# Derive Velocity Equation

dagr8est
Given a(t) = -Cv^2(t) where C is a constant, express v(t) and x(t) as explicit functions of time t. Assume v(0) = v0

So I tried integrating both sides of the equation to get:
v(t)+C' = -C integral v^2(t) dt

but then I how am I supposed to integrate v^2(t) dt...

Also, I thought I could do it another way:

velocity
a(t) = -Cv^2(t)
v(t)/t = -Cv^2(t)
-1/(Ct) = v(t)

distance
-1/(Ct) = v(t)
-1/(Ct) = x(t)/t
-1/C = x(t)

Well the distance can't be constant so I guess that doesn't work either. I don't even know why this 2nd method doesn't work... It looks fine to me.

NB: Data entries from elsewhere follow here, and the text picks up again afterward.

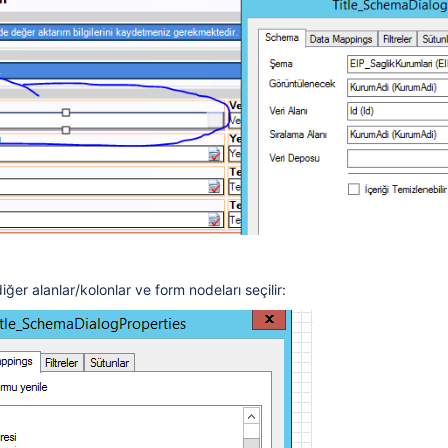
kontrol edilir?
 gereken adımlar nelerdir?
eklenmemesi için uyarı mesajı nasıl verilir?
ğer alanlar/kolonlar ve form nodeları seçilir:
ıl yapılır?
rekir uyarı mesajı nasıl verilir?
r?
m?
nasıl yapılır?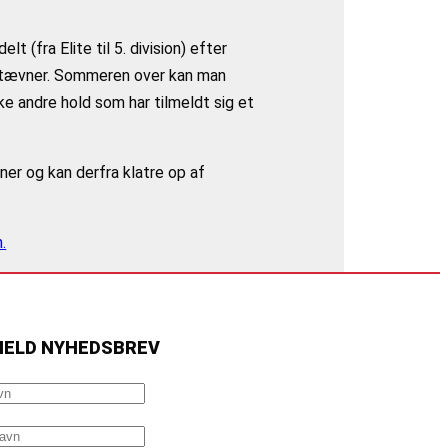
lt (fra Elite til 5. division) efter
e stævner. Sommeren over kan man
ilke andre hold som har tilmeldt sig et
ner og kan derfra klatre op af
.
MELD NYHEDSBREV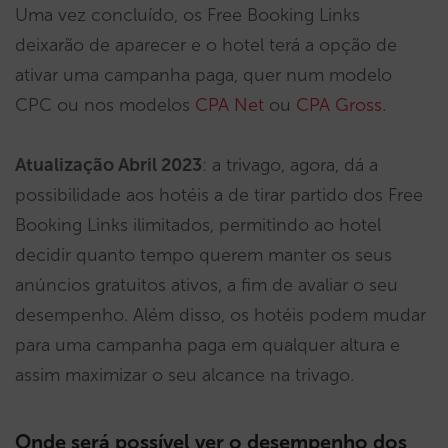
Uma vez concluído, os Free Booking Links
deixarão de aparecer e o hotel terá a opção de
ativar uma campanha paga, quer num modelo
CPC ou nos modelos
CPA Net
ou
CPA Gross
.
Atualização Abril 2023
: a trivago, agora, dá a
possibilidade aos hotéis a de tirar partido dos Free
Booking Links ilimitados, permitindo ao hotel
decidir quanto tempo querem manter os seus
anúncios gratuitos ativos, a fim de avaliar o seu
desempenho. Além disso, os hotéis podem mudar
para uma campanha paga em qualquer altura e
assim maximizar o seu alcance na trivago.
Onde será possível ver o desempenho dos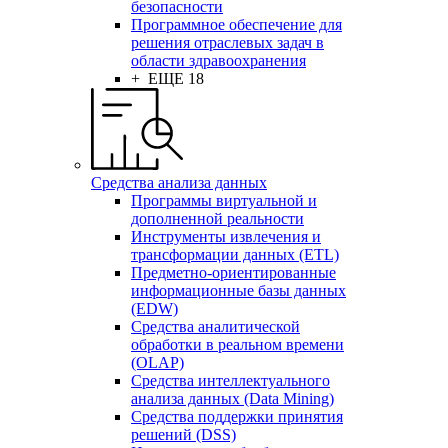
безопасности
Программное обеспечение для
решения отраслевых задач в
области здравоохранения
+ ЕЩЕ 18
Средства анализа данных
Программы виртуальной и
дополненной реальности
Инструменты извлечения и
трансформации данных (ETL)
Предметно-ориентированные
информационные базы данных
(EDW)
Средства аналитической
обработки в реальном времени
(OLAP)
Средства интеллектуального
анализа данных (Data Mining)
Средства поддержки принятия
решений (DSS)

Any help would be appreciated.

Mentor
You are correct in using integration to go from a(t) to an expression for v(t).

Are you just asking how to do the indefinite integral $$\int v^2 (t) dt$$ ?

dagr8est
Yeah, I don't get how to integrate that. Wouldn't it be something like v^3(t)/(3a(t)) but where does the a(t) come from? It's not a constant so you just can't add it in right?

tim_lou
what??
notice that:
$$a=\frac{dv}{dt}=-Cv^2$$
how can you solve this differential equation?

hint: separation of variable!